Gaming equipment provider Everi Holdings said Tuesday that it had implemented targeted furloughs and company-wide salary reductions in an effort to preserve its cash on hand as the company weathers the nationwide casino shutdown due to the COVID-19 coronavirus pandemic.
Everi, which supplies gaming machines and systems that manage financial transactions and player loyalty programs, said the business disruption caused by the rapid nationwide casino shutdown has reduced all revenue and the associated workload “to near zero and limited visibility as to when our (casino) customers may reopen for business.”
The American Gaming Association said 98% of all casinos in the U.S. – 973 properties – have closed over the past week in an effort to slow the viral outbreak.
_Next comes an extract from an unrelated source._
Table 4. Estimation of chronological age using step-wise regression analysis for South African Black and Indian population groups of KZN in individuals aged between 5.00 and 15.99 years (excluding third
Las Vegas Strip casinos have announced layoffs and furloughs, but Everi’s actions Tuesday was the first public announcement by a gaming equipment provider.
In a statement, CEO Mike Rumbolz said he would reduce his $750,000 annual salary to zero and the executive team elected to reduce their salaries by 70%. An undisclosed number of employees were furloughed, and other employees took salary cuts.
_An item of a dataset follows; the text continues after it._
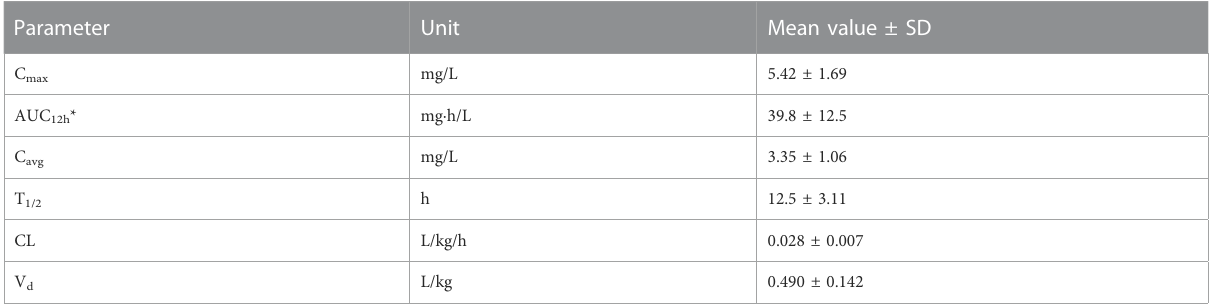
TABLE 4 Pharmacokinetic parameters by non-compartmental analysis.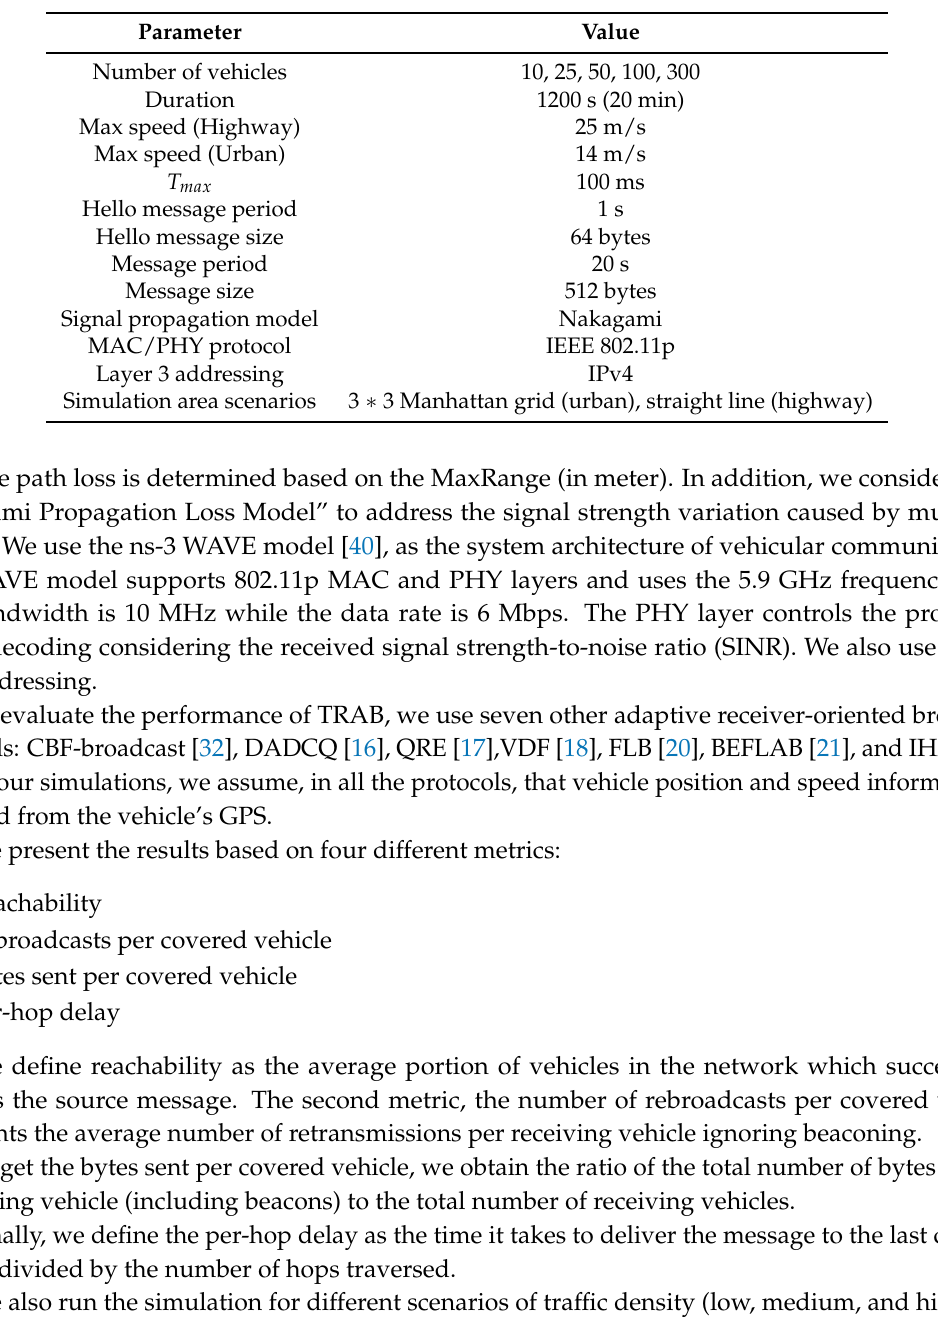
Table 4. The simulation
A timetable was not given for the length of the furloughs or salary cuts, which Rumbolz told CDC Gaming Reports were companywide. He said implementing the furloughs and salary reductions “were the toughest decisions” of his gaming career.
“This is about saving the business and keeping the jobs alive for people when we’re ready to return,” he said. The plan, he said, is to bring employees back as soon as casinos begin reopening.
Earlier this month, Rumbolz agreed to extend his contract through March 2022 and will focus on Everi’s long-term growth initiatives. CFO Randy Taylor was promoted to a newly created position as president and chief operating officer.
Las Vegas-based Everi drew down $35 million on its revolving credit facility last week to provide additional near-term liquidity and canceled or delayed material capital expenditures.
The effect of the furloughs and salary reductions lowered Everi’s future cash payroll expense to less than $2 million per month.
“We have taken decisive actions appropriate for the current level of business and to prepare our company to withstand a potentially prolonged period of minimal industry activity,” Rumbolz said in a statement.
“We believe these are the appropriate steps to preserve our liquidity and manage our business in the current environment,” Rumbolz added. “We expect these to be temporary but prudent steps designed to ensure that Everi is best positioned to withstand this disruption.”
Everi’s revenue for the first two months of the year increased in line with the company’s forecasts. However, Rumbolz said Everi was withdrawing its 2020 financial guidance because of the shutdown’s uncertainty.
“The changes we have had to make across our operations are not easy for those impacted,” Rumbolz said, but were “necessary to ensure Everi comes out in a solid position on the other side of this crisis.”
Shares of Everi, which have fallen 89% in the past month, closed Tuesday at $4.29 on the New York Stock Exchange, up 62 cents or 16.89%.
“I also look forward to seeing a recovery in the gaming industry, so that we can start returning our employees back to work and regain some normalcy in each of our team members’ lives,” Rumbolz said.